*** Task material Section Begins ***

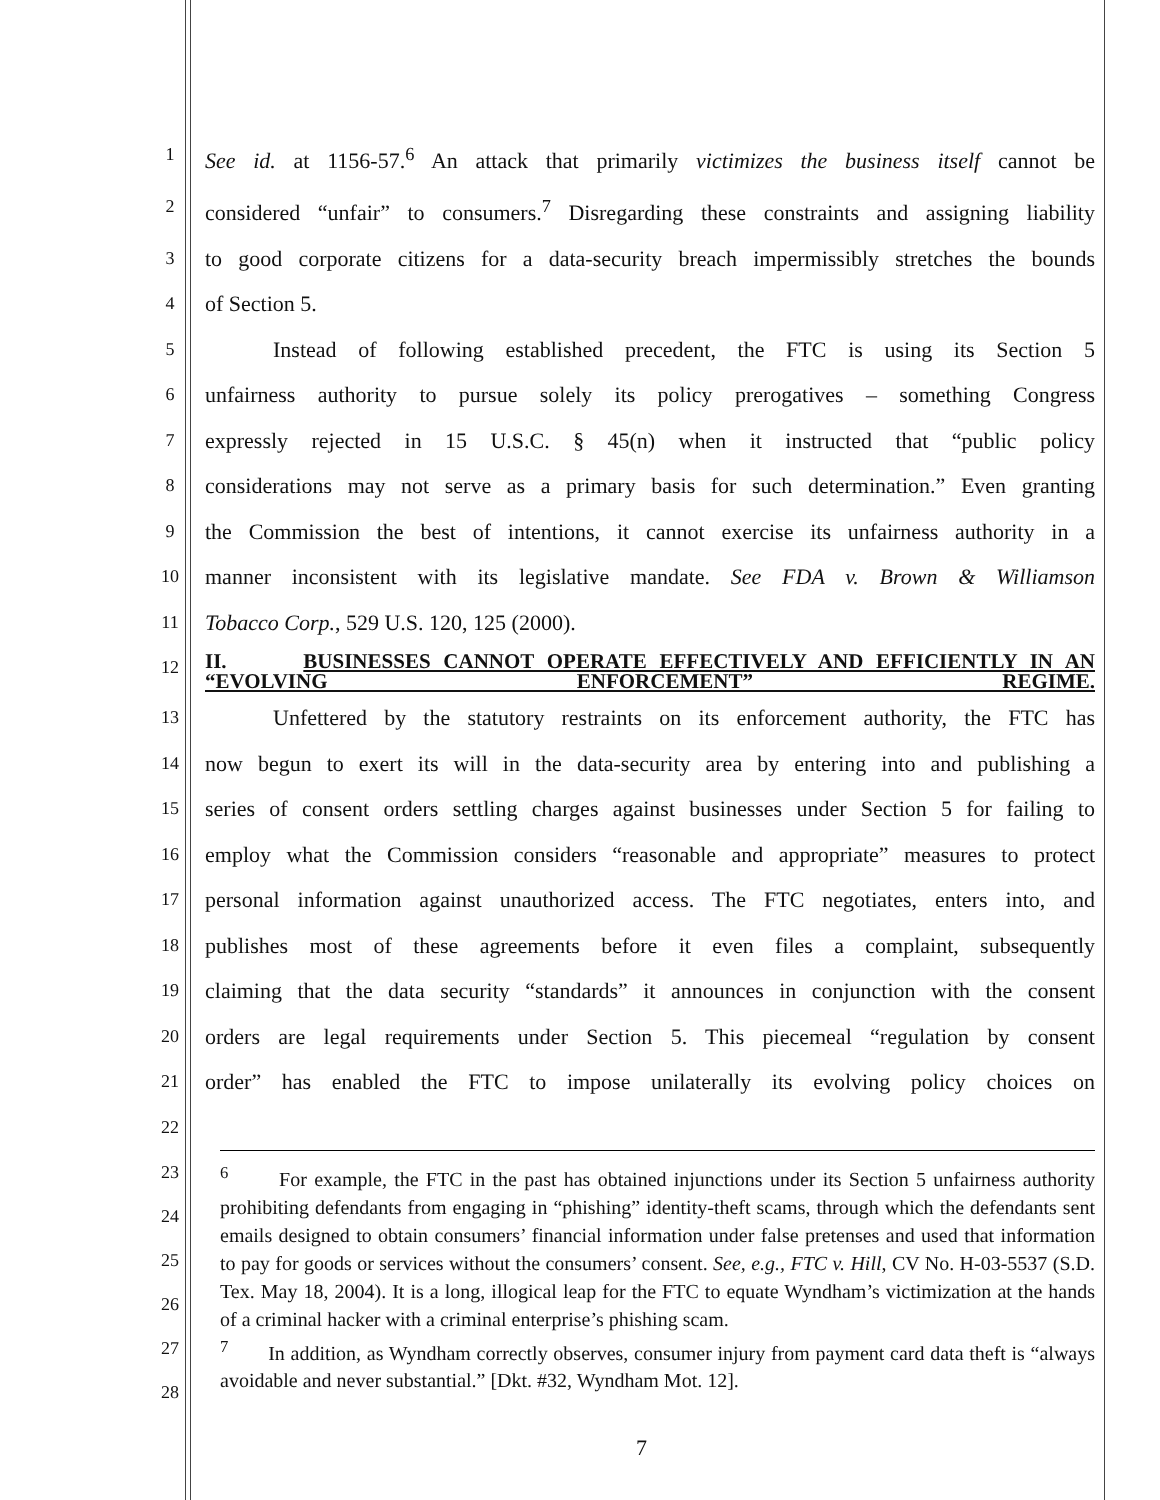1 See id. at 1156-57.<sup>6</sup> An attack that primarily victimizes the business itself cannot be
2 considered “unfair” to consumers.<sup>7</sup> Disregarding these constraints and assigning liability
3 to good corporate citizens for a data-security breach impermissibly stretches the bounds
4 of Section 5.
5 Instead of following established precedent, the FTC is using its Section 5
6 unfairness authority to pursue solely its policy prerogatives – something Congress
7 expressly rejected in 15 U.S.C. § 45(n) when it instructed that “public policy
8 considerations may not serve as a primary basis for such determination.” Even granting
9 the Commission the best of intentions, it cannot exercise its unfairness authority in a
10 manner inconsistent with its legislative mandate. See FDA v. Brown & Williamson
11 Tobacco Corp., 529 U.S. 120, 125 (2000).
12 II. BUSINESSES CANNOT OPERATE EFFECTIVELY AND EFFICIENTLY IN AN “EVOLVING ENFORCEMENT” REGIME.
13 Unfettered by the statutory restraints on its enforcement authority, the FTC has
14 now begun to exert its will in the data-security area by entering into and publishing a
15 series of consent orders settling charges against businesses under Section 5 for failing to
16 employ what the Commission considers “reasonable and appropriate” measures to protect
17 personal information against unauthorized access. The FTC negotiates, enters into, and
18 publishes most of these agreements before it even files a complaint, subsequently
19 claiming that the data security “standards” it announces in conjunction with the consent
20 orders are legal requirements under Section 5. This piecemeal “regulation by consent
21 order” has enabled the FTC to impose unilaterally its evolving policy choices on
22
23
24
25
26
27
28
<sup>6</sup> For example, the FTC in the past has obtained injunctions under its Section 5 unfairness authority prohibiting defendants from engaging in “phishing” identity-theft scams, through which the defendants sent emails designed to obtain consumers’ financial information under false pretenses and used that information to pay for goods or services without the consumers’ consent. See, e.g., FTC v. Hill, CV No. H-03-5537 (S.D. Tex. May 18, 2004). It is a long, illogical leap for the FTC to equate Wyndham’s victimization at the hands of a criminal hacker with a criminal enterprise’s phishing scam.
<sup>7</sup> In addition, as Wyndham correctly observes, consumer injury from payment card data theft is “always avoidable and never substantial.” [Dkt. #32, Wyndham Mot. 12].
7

*** Task material Section Ends ***

__Task prompt__. Only lines belong in the copy, not pictures: write out exactly the lines of the records from the first through the one holding "and assigning liability".

__Task response__.
1 See id. at 1156-57.<sup>6</sup> An attack that primarily victimizes the business itself cannot be
2 considered “unfair” to consumers.<sup>7</sup> Disregarding these constraints and assigning liability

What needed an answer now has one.